RNAi-based gene therapy using miRNA-adapted short hairpin RNAs (shRNA^miR) is a powerful approach to modulate gene expression. However, we have observed low viral titers with shRNA^miR-containing recombinant vectors and hypothesized that this could be due to cleavage of viral genomic RNA by the endogenous microprocessor complex during virus assembly. To test this hypothesis, we targeted DROSHA, the core component of the microprocessor complex, and successfully generated monoallelic and biallelic DROSHA knockout (KO) HEK293T cells for vector production. DROSHA KO was verified by polymerase chain reaction (PCR) and western blot analysis. We produced lentiviral vectors containing Venus with or without shRNA hairpins and generated virus supernatants using DROSHA KO packaging cells. We observed an increase in the fluorescence intensity of hairpin-containing Venus transcripts in DROSHA KO producer cells consistent with reduced microprocessor cleavage of encoded mRNA transcripts, and recovery in the viral titer of hairpin-containing vectors compared with non-hairpin-containing constructs. We confirmed the absence of significant shRNA^miR processing by northern blot analysis and showed that this correlated with an increase in the amount of full-length vector genomic RNA. These findings may have important implications in future production of viral shRNA^miR-containing vectors for RNAi-based therapy.

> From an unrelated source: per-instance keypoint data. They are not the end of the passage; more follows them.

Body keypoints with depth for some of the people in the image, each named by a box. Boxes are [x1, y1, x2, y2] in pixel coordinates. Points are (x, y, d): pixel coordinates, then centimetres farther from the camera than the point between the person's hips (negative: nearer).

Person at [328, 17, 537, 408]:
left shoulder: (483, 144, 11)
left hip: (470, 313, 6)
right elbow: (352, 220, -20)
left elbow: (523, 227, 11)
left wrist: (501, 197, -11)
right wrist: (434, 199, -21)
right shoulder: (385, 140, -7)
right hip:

使用适合miRNA的短发夹RNA（shRNA ^miR）的基于RNAi的基因疗法是调节基因表达的有效方法。然而，我们已经观察到含有shRNA ^miR的重组载体的病毒滴度较低，并假设这可能是由于病毒组装过程中内源微处理器复合物切割了病毒基因组RNA。为了验证该假设，我们针对了DROSHA（微处理器复合体的核心组件），并成功生成了单等位基因和双等位基因DROSHA敲除（KO）HEK293T细胞用于载体生产。德罗莎KO通过聚合酶链反应（PCR）和Western印迹分析进行了验证。我们生产了带有或不带有shRNA发夹的维纳斯慢病毒载体，并使用DROSHA KO包装细胞生成了病毒上清液。我们观察到DROSHA KO生产细胞中含发夹的金星转录物的荧光强度增加，这与减少的微处理器对编码的mRNA转录物的裂解一致，并且与不含发夹的构建体相比，含发夹的载体的病毒滴度有所恢复。我们确认不存在显着的shRNA ^miR通过RNA印迹分析进行的加工，并表明这与全长载体基因组RNA的量增加有关。这些发现可能对未来用于基于RNAi的治疗的病毒shRNA ^miR载体的生产具有重要意义。